— BEGIN Source passage —
# Close Grip Bench Press Weight



## J1MM333 (Sep 6, 2011)

As a guide, what percentage of your standard flat bench press weight should you be aiming to CGBP? And also, can somebody clarify how far apart your hands should be? I have my hands so that from outside of hand to outside of other hand is twelve inches because thats what I've understood is right. What say you? Cheers


----------



## guvnor82 (Oct 23, 2011)

i always train tri's after chest so cgb will always be bit weaker then if did them first.

best thing you can do is just see what you can handle.

id say 8/10 inch gap


----------



## maxie (Jan 31, 2011)

I can close grip the same as i can bench about110kg for ten slow reps.

Grip is slightly narrower ,maybe 4" either side than bench grip you dont need to go too close it just fcuks my wrists.if you dont think it does the tris that wide think again.


----------



## MRSTRONG (Apr 18, 2009)
— END Source passage —
◆ **Set exercise**:
In the close grip bench press thread, what weight and rep count does maxie report for the close grip?
— BEGIN Data extract —
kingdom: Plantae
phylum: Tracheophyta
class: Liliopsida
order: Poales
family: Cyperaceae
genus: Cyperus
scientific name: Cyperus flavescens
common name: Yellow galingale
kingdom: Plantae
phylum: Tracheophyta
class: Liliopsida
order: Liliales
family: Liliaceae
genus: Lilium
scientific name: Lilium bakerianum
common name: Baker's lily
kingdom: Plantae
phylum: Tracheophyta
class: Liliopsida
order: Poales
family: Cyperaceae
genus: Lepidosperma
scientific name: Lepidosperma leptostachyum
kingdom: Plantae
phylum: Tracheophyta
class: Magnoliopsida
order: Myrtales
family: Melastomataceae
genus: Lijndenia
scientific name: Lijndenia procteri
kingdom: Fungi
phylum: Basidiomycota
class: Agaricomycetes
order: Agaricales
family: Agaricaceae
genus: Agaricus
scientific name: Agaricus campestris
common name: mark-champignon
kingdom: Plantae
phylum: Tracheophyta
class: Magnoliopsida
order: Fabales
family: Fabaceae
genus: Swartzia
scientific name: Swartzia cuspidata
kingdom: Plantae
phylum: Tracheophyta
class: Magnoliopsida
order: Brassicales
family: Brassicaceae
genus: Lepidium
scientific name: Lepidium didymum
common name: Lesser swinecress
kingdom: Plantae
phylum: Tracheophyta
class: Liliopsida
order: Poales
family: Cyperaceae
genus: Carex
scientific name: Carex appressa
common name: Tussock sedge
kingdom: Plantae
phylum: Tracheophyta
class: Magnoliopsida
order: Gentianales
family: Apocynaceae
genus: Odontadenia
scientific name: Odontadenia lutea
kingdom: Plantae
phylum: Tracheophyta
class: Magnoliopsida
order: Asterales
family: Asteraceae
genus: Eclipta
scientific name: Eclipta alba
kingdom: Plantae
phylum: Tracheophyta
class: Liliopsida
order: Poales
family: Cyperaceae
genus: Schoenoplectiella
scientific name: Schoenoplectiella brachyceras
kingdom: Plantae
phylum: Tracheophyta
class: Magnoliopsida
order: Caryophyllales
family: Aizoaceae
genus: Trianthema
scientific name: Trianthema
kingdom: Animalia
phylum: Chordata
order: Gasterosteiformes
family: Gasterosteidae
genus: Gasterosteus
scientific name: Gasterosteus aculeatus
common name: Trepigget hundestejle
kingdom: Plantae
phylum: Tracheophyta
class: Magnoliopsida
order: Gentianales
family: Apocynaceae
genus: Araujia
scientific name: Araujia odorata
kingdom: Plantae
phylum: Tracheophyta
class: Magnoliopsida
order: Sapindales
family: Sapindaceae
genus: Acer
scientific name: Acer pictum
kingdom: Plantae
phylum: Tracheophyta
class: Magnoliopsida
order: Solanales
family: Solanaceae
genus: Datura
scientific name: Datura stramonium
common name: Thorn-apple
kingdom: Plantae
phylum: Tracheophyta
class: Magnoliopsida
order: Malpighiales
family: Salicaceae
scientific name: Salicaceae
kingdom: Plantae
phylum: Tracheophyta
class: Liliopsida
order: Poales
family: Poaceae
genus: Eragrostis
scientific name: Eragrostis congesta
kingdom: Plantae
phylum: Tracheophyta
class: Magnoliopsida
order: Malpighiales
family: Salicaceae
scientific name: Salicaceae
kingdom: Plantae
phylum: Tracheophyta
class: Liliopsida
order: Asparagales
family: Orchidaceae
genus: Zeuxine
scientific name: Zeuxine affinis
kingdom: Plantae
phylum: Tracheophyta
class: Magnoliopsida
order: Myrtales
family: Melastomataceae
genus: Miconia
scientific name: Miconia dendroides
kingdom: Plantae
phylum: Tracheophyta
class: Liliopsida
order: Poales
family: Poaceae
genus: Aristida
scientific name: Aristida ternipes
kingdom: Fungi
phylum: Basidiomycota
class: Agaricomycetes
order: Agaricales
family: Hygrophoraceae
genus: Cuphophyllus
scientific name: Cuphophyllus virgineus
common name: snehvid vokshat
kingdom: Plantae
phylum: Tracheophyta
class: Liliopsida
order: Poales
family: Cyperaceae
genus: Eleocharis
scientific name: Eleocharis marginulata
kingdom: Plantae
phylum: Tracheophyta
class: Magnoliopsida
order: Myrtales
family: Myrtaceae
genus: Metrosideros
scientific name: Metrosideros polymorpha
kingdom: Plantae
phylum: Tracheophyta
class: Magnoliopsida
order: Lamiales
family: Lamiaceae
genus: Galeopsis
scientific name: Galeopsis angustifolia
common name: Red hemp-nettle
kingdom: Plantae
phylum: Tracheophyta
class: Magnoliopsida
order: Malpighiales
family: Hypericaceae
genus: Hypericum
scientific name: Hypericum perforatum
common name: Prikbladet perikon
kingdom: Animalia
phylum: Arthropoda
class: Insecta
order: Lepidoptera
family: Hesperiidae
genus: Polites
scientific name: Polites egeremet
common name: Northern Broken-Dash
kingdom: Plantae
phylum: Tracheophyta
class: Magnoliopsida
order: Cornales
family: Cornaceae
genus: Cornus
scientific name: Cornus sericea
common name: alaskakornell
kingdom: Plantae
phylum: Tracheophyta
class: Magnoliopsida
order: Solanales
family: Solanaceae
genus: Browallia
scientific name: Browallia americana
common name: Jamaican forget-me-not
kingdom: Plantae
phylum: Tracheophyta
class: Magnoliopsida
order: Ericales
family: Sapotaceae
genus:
— END Data extract —
◆ **Final result**:
About 110 kg for ten slow reps, the same as maxie's regular bench.